REQUIREMENT: Beneath this task are records; print exactly the stretch of them from the line with "All Rights Reserved." through the line with "of horsemeat prohibited", both ends included.

[Source data]
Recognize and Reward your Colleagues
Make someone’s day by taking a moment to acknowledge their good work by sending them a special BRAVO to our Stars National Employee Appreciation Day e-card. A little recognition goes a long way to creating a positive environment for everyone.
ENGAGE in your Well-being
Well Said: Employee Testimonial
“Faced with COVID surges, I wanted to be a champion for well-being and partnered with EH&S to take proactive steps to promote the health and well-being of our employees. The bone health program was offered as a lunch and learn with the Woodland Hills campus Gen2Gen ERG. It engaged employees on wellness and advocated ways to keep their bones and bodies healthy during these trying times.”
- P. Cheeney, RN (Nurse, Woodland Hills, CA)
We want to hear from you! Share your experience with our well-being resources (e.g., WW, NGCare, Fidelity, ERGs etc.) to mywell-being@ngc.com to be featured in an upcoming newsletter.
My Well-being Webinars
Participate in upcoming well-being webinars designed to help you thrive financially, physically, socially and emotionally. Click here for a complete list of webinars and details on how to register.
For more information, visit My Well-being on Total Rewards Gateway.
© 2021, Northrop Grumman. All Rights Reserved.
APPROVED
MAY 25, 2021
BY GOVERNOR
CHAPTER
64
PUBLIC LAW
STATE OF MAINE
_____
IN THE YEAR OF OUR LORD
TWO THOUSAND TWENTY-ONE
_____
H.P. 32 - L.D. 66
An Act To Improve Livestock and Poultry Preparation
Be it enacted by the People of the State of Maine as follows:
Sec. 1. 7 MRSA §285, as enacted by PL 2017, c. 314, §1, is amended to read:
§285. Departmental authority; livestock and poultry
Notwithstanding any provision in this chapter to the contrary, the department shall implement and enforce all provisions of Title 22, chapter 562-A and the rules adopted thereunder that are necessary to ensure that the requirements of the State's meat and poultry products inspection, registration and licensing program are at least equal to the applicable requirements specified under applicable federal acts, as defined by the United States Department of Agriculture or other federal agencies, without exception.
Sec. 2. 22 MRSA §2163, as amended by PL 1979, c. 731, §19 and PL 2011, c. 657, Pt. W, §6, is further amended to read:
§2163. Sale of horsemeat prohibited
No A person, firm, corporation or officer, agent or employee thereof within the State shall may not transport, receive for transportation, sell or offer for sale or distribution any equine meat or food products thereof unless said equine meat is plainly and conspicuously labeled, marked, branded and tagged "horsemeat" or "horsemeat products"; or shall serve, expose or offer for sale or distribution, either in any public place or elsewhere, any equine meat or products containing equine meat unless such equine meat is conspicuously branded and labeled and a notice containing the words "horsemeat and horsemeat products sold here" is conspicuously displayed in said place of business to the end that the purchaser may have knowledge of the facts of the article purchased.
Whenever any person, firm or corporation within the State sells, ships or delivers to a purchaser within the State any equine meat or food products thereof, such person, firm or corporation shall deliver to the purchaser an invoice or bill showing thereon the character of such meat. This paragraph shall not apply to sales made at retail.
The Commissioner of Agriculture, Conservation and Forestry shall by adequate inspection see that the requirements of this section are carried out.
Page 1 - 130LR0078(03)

EXERCISE OUTPUT:
© 2021, Northrop Grumman. All Rights Reserved.
APPROVED
MAY 25, 2021
BY GOVERNOR
CHAPTER
64
PUBLIC LAW
STATE OF MAINE
_____
IN THE YEAR OF OUR LORD
TWO THOUSAND TWENTY-ONE
_____
H.P. 32 - L.D. 66
An Act To Improve Livestock and Poultry Preparation
Be it enacted by the People of the State of Maine as follows:
Sec. 1. 7 MRSA §285, as enacted by PL 2017, c. 314, §1, is amended to read:
§285. Departmental authority; livestock and poultry
Notwithstanding any provision in this chapter to the contrary, the department shall implement and enforce all provisions of Title 22, chapter 562-A and the rules adopted thereunder that are necessary to ensure that the requirements of the State's meat and poultry products inspection, registration and licensing program are at least equal to the applicable requirements specified under applicable federal acts, as defined by the United States Department of Agriculture or other federal agencies, without exception.
Sec. 2. 22 MRSA §2163, as amended by PL 1979, c. 731, §19 and PL 2011, c. 657, Pt. W, §6, is further amended to read:
§2163. Sale of horsemeat prohibited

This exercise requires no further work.